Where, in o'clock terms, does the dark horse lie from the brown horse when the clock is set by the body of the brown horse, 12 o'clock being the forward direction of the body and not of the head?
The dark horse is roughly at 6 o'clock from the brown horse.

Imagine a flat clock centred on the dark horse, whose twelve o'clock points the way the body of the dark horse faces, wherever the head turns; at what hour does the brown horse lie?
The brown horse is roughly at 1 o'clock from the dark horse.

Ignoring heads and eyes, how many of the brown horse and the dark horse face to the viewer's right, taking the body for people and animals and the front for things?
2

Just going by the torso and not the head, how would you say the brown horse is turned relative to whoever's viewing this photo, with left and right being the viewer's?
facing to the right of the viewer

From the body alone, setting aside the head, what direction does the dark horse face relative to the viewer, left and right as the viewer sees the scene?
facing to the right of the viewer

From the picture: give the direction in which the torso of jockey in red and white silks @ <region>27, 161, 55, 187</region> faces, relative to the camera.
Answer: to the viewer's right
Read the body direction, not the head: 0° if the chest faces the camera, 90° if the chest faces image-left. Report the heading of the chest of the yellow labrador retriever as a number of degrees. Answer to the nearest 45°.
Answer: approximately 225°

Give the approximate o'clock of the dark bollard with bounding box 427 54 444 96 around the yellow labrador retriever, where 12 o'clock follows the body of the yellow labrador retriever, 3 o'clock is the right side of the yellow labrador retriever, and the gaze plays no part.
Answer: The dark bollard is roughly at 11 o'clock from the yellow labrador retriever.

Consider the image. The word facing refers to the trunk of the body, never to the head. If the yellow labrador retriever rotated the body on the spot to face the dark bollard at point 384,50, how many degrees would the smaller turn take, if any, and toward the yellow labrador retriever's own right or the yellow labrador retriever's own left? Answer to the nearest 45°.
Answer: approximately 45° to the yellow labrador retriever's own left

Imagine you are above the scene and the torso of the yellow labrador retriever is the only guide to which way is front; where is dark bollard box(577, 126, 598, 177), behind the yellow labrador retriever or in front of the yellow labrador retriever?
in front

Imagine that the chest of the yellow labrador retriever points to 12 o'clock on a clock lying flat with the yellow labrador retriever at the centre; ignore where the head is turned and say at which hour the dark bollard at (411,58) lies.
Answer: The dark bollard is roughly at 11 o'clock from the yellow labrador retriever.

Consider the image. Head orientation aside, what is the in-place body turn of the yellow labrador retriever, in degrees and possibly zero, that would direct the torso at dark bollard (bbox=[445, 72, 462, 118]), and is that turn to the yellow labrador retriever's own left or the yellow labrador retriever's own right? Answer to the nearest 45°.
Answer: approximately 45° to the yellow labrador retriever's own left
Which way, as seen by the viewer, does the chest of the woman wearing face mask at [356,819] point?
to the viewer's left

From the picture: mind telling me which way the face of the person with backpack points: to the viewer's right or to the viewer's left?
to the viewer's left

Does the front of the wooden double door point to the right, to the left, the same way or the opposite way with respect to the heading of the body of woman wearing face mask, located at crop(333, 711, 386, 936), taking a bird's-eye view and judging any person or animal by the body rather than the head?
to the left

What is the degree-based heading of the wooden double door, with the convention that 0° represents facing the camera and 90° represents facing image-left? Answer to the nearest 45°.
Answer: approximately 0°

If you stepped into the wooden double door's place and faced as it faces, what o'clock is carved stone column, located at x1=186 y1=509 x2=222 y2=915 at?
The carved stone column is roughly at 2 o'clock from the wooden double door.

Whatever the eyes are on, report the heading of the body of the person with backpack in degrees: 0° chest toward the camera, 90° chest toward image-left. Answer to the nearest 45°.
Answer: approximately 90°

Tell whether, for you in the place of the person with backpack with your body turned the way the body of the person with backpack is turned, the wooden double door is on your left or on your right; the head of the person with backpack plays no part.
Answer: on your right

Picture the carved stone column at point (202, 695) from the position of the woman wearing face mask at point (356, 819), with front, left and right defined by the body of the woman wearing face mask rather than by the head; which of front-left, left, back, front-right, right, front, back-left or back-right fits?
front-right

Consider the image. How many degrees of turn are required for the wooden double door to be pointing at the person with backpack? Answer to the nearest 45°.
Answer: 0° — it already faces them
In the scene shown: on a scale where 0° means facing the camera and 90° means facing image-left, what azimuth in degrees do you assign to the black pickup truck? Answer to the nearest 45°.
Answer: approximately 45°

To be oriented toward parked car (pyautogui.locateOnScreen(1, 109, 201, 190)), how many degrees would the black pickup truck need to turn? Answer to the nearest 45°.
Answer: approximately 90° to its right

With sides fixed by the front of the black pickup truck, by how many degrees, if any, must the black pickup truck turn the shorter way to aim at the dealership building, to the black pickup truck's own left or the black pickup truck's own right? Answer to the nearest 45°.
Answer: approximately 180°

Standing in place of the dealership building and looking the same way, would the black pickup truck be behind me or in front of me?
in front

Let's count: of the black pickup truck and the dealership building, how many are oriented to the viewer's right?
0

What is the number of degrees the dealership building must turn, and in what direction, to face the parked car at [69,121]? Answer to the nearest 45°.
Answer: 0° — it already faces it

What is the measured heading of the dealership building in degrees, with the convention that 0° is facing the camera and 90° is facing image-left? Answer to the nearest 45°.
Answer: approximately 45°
+++++
### Your task
Copy out the listing above exactly, from its first line down to the line containing "The dark horse is", including both of those lines.

### Response
Where, in o'clock terms, does the dark horse lie from the brown horse when the clock is set by the body of the brown horse, 12 o'clock being the forward direction of the body and not of the head?
The dark horse is roughly at 6 o'clock from the brown horse.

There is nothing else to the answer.